Kejaksaan Tinggi (Kejati) Maluku telah menetapkan lima orang sebagai tersangka, setelah menemukan bukti yang cukup dalam perkara tersebut.
Proyek yang dilaksanakan pada Tahun Anggaran 2020 ini memiliki pagu anggaran sebesar Rp13 miliar.
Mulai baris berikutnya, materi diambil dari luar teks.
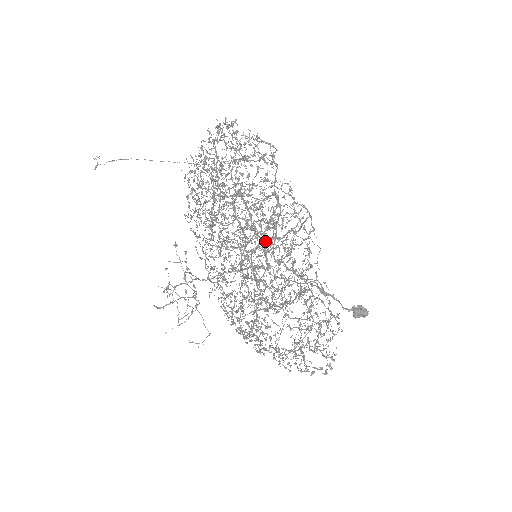
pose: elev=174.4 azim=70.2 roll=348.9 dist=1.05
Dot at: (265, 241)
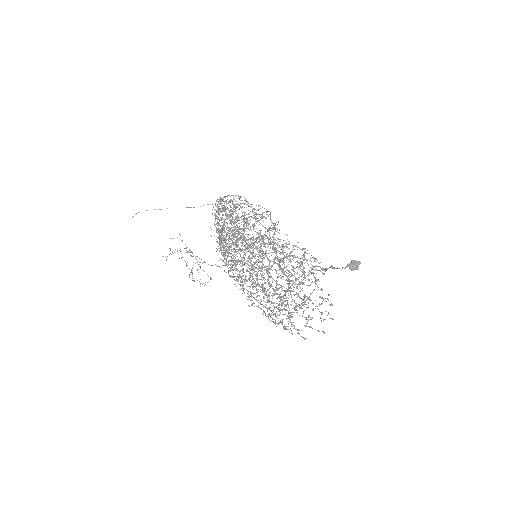
Dot at: occluded
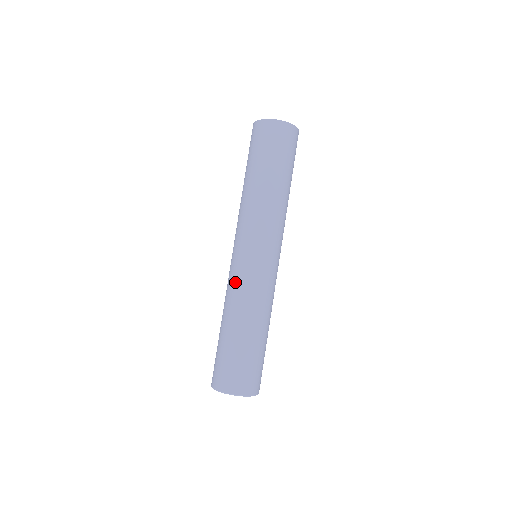
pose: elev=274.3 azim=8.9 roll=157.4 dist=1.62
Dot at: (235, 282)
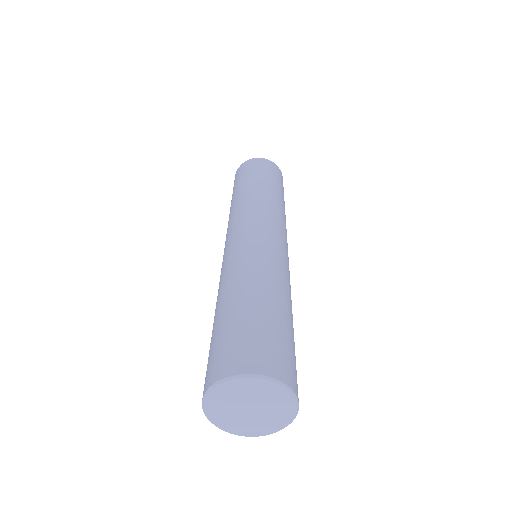
Dot at: (232, 257)
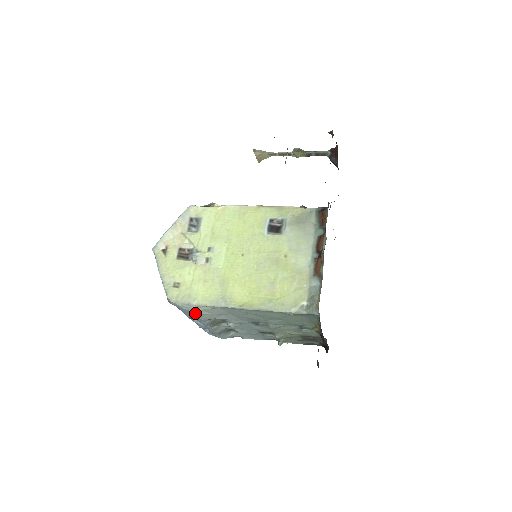
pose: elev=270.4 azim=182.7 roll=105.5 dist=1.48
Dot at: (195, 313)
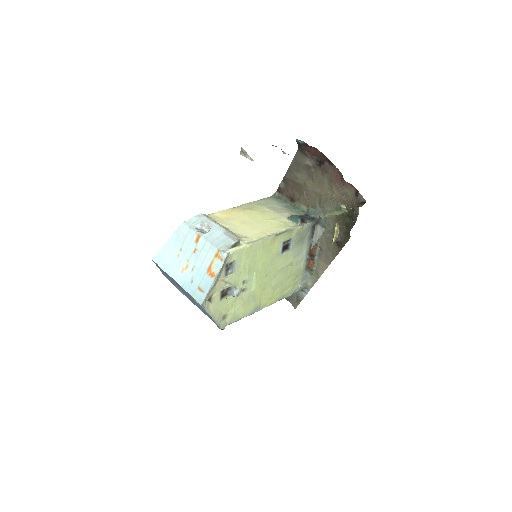
Dot at: occluded
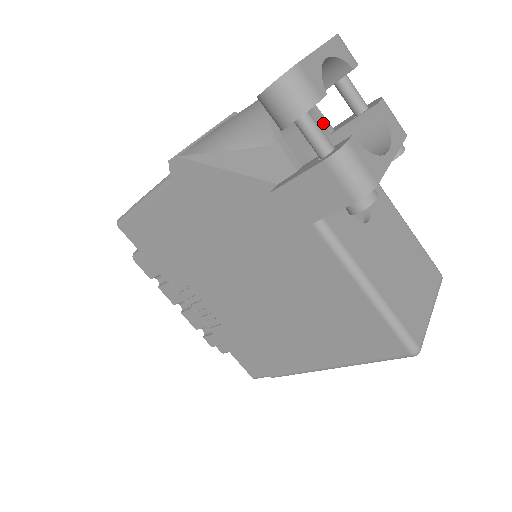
Berdasarkan hasil audit, dugaan penyimpangan dalam pelaksanaannya mengakibatkan kerugian keuangan negara mencapai Rp3,83 miliar.
Penetapan tersangka dilakukan oleh Tim Penyidik Tindak Pidana Khusus Kejati Maluku, usai memeriksa delapan orang saksi, Senin (3/8/2026).
Dari hasil pemeriksaan dan alat bukti yang telah dikumpulkan, penyidik menetapkan lima pihak yang diduga bertanggung jawab dalam perkara tersebut.
Kelima tersangka tersebut berinisial AS selaku Pejabat Pembuat Komitmen (PPK) Tahap II, NH selaku PPK Tahap I, AM dan NM selaku Pejabat Pelaksana Teknis Kegiatan (PPTK), serta DPK selaku Direktur PT Kusuma Jaya Abadi Construction.
Perkara ini bermula dari pelaksanaan proyek penyediaan air bersih di Pulau Haruku yang dibiayai melalui pinjaman Pemerintah Provinsi Maluku kepada PT Sarana Multi Infrastruktur (SMI), dalam rangka Program Pemulihan Ekonomi Nasional (PEN) pascapandemi Covid-19.
Pekerjaan ini dipercayakan kepada PT Kusuma Jaya Abadi Construction, dengan nilai kontrak sebesar Rp12.483.909.000.
Dalam penyelidikan, penyidik menemukan sejumlah indikasi pelanggaran terhadap ketentuan pengadaan, dan pelaksanaan proyek.
Salah satunya, proses perencanaan diduga dilakukan tanpa melibatkan konsultan perencana sebagaimana mestinya. Selain itu, terdapat perubahan lokasi pekerjaan yang tidak didukung dokumen perencanaan yang memadai.
Penyidik juga menemukan adanya beberapa perubahan kontrak melalui addendum.
Namun, perubahan tersebut diduga tidak dilengkapi dokumen Contract Change Order (CCO) maupun kajian teknis, yang menjadi dasar sah perubahan pekerjaan.
Kejati Maluku memastikan, proses hukum dalam perkara ini masih terus berlanjut. Penyidik akan mendalami kemungkinan adanya pihak lain yang turut bertanggung jawab, serta menelusuri seluruh rangkaian pelaksanaan proyek, untuk mengungkap secara menyeluruh dugaan tindak pidana korupsi tersebut.